Reproduce every line of the entries below word for word, leaving out the pictures.

[Items in a dataset]
__________

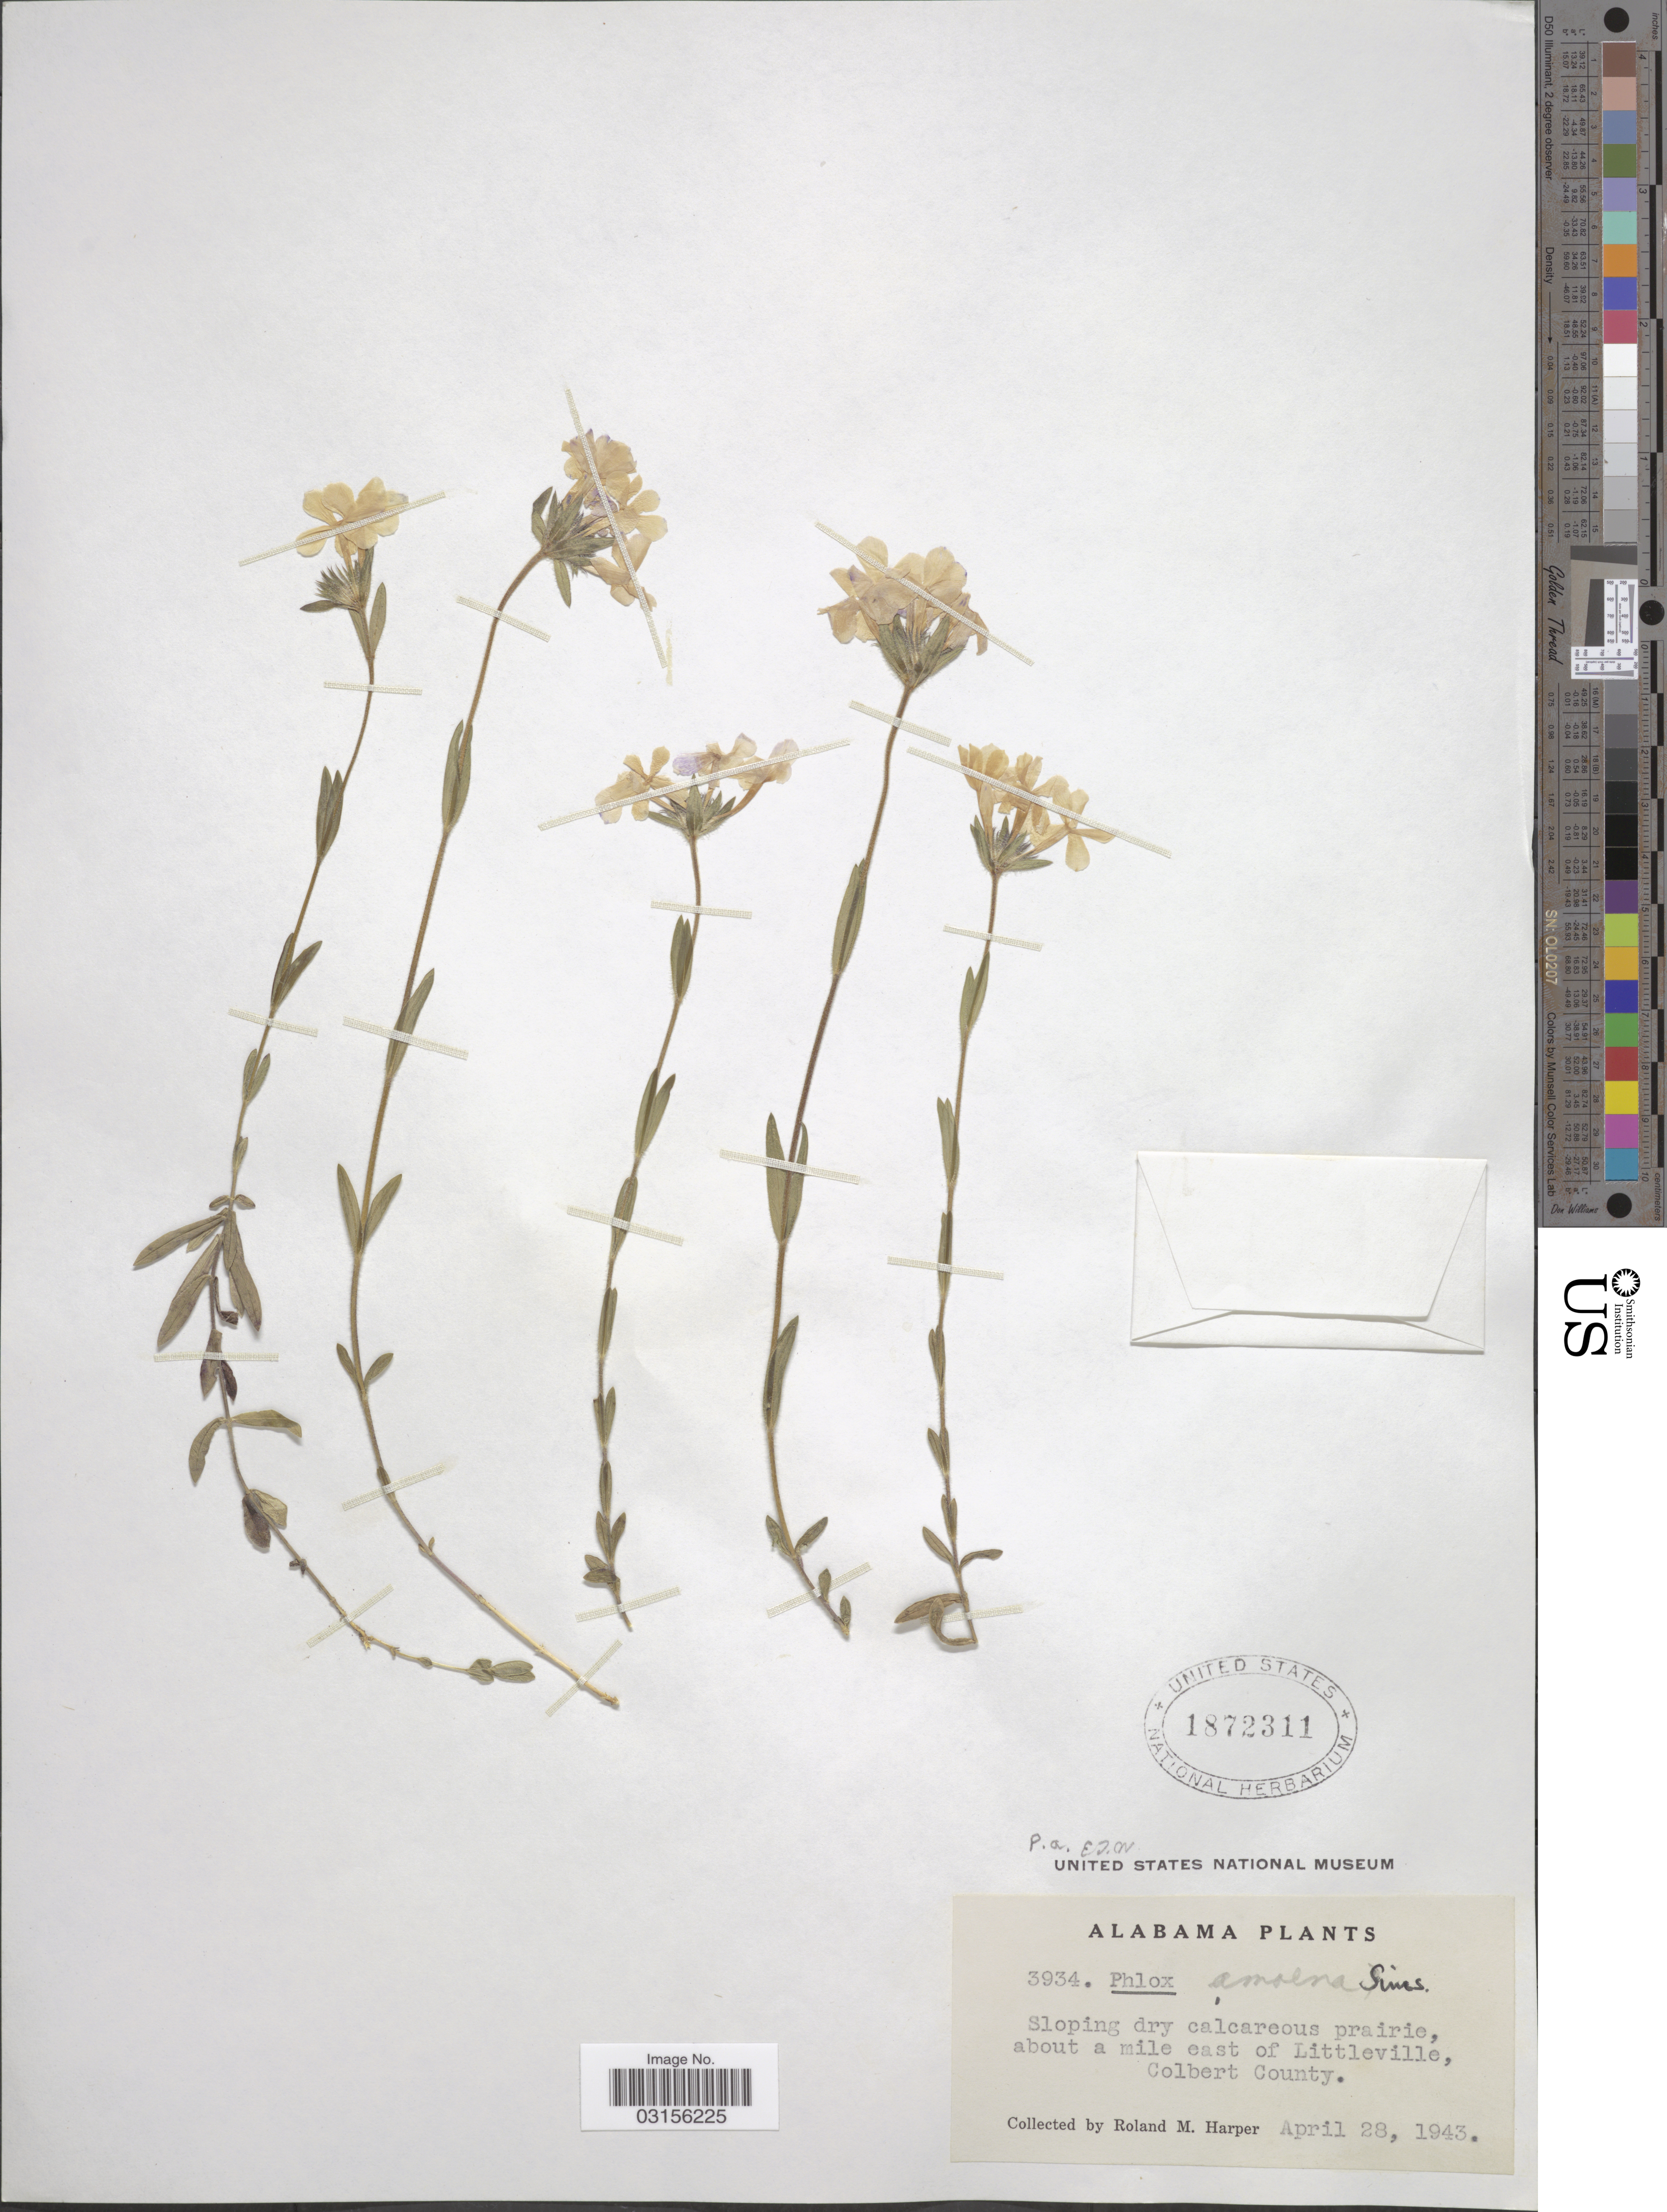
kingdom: Plantae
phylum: Tracheophyta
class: Magnoliopsida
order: Ericales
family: Polemoniaceae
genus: Phlox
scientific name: Phlox amoena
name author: Sims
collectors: R. M. Harper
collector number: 3934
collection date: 1943-04-28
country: United States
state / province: Alabama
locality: About a mile east of Littleville, Colbert County.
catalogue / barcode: US 1872311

__________

RESPONSE TO THIS EXERCISE
kingdom: Plantae
phylum: Tracheophyta
class: Magnoliopsida
order: Ericales
family: Polemoniaceae
genus: Phlox
scientific name: Phlox amoena
name author: Sims
collectors: R. M. Harper
collector number: 3934
collection date: 1943-04-28
country: United States
state / province: Alabama
locality: About a mile east of Littleville, Colbert County.
catalogue / barcode: US 1872311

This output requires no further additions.